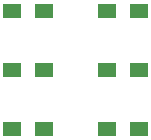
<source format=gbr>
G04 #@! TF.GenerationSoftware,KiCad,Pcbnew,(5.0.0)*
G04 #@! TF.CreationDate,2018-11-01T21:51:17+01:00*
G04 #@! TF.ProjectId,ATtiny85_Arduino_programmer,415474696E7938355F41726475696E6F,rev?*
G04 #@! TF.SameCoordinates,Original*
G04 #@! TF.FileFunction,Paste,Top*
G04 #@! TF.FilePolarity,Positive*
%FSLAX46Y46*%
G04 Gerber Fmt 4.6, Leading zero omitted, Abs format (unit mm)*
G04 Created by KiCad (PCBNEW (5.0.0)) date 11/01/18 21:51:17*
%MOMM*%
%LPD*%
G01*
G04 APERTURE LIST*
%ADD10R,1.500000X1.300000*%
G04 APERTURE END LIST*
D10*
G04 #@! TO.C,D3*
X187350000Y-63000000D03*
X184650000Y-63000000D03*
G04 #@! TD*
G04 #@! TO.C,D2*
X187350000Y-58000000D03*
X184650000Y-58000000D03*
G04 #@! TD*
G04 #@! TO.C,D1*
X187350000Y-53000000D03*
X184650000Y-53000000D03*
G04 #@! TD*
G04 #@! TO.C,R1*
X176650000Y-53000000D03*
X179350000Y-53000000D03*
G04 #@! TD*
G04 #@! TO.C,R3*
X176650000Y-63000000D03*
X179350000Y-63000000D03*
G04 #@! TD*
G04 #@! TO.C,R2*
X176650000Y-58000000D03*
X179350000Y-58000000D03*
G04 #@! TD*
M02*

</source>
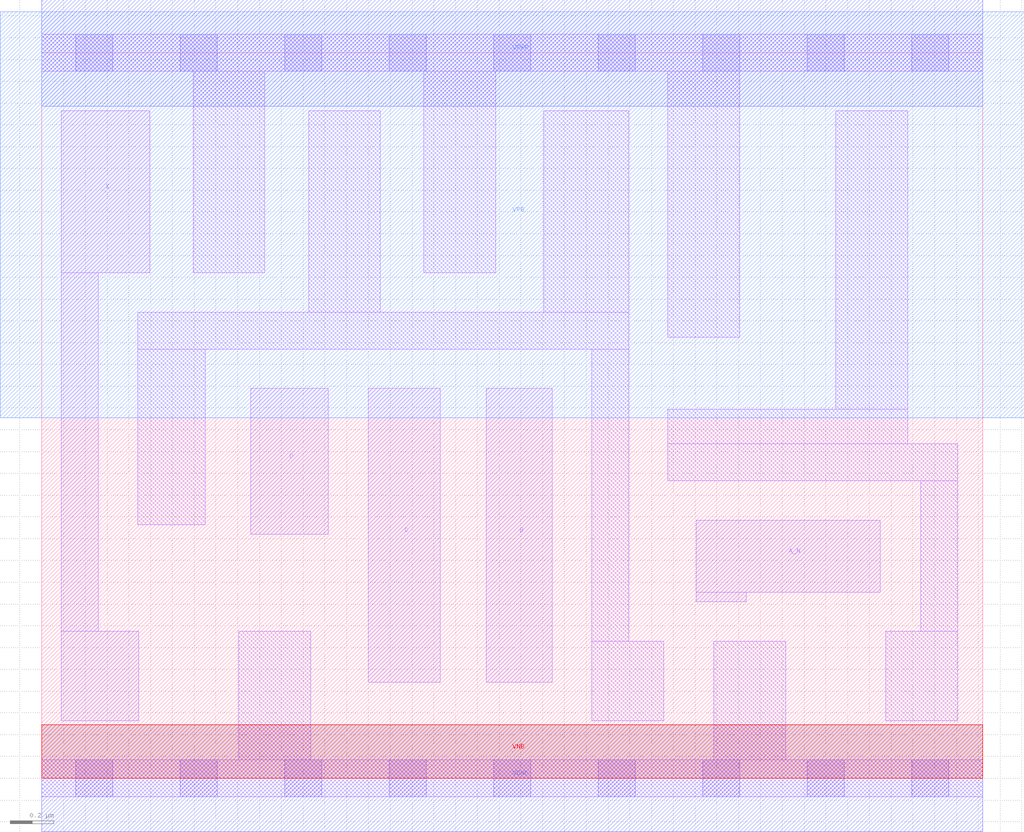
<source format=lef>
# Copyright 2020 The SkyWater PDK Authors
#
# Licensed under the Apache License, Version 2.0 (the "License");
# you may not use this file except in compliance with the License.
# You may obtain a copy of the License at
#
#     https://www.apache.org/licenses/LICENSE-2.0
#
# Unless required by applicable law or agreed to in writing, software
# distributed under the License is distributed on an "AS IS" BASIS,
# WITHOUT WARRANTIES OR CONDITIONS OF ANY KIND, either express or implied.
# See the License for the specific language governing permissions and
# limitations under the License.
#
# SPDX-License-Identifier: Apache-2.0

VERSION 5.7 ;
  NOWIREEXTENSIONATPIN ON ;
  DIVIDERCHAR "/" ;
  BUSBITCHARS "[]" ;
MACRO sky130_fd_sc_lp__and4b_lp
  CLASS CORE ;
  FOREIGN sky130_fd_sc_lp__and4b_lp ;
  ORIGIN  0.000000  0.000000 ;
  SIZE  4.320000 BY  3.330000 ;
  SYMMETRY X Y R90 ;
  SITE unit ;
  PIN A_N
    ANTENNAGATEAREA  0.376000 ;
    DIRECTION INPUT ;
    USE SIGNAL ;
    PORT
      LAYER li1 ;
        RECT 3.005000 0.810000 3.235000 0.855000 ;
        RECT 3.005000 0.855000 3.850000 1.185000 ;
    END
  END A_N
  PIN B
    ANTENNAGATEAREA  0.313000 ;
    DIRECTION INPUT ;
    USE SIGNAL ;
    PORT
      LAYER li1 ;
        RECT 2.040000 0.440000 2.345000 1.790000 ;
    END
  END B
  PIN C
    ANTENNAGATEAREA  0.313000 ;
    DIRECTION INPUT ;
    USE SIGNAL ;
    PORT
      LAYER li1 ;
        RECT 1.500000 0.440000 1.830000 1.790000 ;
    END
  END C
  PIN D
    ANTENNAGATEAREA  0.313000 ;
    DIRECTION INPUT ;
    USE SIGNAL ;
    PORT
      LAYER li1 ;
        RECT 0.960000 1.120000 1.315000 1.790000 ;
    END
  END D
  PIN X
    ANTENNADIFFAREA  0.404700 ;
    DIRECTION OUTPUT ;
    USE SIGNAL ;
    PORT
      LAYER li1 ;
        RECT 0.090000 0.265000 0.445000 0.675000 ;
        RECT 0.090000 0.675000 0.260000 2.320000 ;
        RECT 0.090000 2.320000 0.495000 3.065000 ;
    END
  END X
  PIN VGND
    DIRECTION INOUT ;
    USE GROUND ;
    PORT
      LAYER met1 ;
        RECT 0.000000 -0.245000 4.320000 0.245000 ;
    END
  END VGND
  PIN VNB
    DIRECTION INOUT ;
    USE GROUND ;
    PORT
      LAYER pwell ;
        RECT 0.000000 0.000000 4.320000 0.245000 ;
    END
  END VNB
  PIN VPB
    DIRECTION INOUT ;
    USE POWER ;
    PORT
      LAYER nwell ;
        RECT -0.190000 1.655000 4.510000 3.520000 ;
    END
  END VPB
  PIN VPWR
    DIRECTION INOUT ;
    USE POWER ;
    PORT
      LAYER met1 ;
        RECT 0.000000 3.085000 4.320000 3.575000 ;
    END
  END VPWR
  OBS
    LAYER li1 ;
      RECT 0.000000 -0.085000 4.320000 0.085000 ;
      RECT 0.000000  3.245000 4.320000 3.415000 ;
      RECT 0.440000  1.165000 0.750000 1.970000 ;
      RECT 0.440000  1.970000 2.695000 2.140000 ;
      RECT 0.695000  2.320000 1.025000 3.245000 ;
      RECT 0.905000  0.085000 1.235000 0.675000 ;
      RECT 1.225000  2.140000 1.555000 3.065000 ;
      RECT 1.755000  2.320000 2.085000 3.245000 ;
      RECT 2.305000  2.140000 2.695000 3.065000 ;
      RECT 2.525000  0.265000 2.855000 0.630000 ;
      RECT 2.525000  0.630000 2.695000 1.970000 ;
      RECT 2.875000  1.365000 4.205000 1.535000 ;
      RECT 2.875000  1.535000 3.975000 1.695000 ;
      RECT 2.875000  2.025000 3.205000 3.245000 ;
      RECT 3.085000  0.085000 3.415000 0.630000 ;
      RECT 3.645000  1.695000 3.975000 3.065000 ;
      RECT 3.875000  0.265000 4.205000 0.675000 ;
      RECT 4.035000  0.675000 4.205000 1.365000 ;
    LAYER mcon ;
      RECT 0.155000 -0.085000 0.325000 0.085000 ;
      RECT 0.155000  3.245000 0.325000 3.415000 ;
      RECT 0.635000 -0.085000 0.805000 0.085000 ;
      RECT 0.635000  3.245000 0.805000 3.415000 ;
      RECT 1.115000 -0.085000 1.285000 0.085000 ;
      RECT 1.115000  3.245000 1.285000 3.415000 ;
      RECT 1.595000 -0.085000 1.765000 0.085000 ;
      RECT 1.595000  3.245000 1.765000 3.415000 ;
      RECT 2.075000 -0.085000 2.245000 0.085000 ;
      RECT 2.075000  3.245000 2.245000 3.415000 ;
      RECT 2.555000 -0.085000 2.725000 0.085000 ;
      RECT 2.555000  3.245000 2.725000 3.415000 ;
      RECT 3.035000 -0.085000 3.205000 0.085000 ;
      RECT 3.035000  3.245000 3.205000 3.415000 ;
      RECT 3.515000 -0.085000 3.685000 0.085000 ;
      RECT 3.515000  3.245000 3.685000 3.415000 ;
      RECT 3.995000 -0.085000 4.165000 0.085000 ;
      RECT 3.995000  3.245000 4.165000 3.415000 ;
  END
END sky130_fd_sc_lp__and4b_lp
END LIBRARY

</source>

| Work instruction |
Your answer should be only a number: how many lines of the data above contain the string "LIST"?

| Exercise output |
2